• [EXERCISE BRIEF]: In the listing below, locate the line containing "ring pip: (281, 208)"; reproduce that line and all lines that follow it, unchanged.

• [DATASET EXCERPTS]:
-=-=-

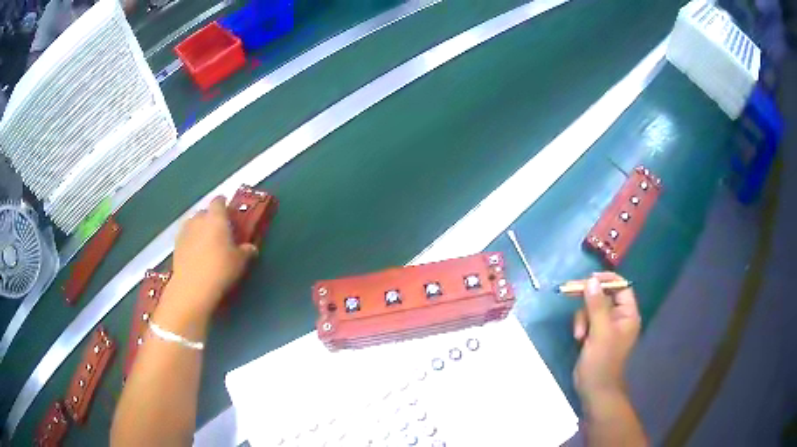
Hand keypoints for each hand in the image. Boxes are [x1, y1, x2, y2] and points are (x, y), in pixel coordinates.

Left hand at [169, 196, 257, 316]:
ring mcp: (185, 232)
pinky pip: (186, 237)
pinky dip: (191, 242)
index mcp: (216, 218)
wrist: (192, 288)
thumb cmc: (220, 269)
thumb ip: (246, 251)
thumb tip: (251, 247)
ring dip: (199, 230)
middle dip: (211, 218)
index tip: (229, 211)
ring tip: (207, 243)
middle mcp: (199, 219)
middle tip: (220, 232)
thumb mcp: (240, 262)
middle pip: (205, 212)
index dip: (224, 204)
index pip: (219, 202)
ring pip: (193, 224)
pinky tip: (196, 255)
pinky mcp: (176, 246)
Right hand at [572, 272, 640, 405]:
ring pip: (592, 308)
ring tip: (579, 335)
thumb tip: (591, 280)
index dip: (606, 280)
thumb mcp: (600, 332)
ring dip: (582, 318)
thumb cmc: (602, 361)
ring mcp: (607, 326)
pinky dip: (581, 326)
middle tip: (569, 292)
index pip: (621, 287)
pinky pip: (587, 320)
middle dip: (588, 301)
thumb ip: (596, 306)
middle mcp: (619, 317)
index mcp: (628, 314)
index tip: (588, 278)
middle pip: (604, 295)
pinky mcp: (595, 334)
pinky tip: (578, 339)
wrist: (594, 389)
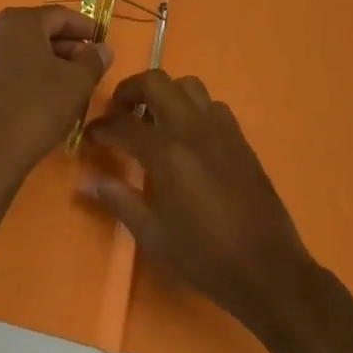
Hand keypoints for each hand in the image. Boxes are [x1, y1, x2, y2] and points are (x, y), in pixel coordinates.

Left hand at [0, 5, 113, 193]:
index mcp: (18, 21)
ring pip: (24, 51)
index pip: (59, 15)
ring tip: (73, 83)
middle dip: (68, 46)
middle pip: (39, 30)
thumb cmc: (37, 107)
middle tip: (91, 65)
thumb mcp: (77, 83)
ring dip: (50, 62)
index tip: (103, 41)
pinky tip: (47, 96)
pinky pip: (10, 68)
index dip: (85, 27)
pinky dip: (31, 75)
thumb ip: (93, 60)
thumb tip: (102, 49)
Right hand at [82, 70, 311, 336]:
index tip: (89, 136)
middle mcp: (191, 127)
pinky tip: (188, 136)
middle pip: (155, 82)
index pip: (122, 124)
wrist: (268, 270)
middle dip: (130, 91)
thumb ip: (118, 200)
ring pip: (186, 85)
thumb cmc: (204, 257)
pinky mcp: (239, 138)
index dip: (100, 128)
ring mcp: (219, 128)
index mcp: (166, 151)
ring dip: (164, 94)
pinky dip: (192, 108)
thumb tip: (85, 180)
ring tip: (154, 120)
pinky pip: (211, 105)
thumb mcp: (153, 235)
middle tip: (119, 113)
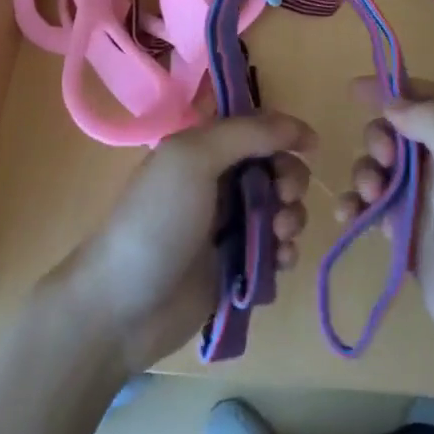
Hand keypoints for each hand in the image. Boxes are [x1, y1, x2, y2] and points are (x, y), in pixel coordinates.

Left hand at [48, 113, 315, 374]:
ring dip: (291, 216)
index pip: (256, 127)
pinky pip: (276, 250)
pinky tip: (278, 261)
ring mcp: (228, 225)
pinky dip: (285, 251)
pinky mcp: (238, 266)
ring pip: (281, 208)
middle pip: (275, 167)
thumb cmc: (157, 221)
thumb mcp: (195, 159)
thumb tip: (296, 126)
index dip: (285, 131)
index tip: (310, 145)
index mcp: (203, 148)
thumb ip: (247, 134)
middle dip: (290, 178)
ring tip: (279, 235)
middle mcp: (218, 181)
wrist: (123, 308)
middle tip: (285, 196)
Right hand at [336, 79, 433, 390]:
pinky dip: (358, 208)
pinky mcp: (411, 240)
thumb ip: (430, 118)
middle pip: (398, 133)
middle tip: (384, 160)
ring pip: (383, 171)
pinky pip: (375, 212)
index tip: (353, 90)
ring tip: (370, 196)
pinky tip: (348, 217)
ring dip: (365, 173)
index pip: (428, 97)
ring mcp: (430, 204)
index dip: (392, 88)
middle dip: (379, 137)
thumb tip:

-=-=-

• [OUTPUT OF THE TASK]:
ring pip: (281, 208)
middle pip: (275, 167)
thumb cmc: (157, 221)
thumb mcp: (195, 159)
thumb tip: (296, 126)
index dip: (285, 131)
index tip: (310, 145)
index mcp: (203, 148)
thumb ip: (247, 134)
middle dip: (290, 178)
ring tip: (279, 235)
middle mcp: (218, 181)
wrist: (123, 308)
middle tip: (285, 196)
Right hand at [336, 79, 433, 390]:
pinky dip: (358, 208)
pinky mcp: (411, 240)
thumb ip: (430, 118)
middle pip: (398, 133)
middle tip: (384, 160)
ring pip: (383, 171)
pinky pip: (375, 212)
index tip: (353, 90)
ring tip: (370, 196)
pinky tip: (348, 217)
ring dip: (365, 173)
index pip: (428, 97)
ring mcp: (430, 204)
index dip: (392, 88)
middle dip: (379, 137)
thumb tip:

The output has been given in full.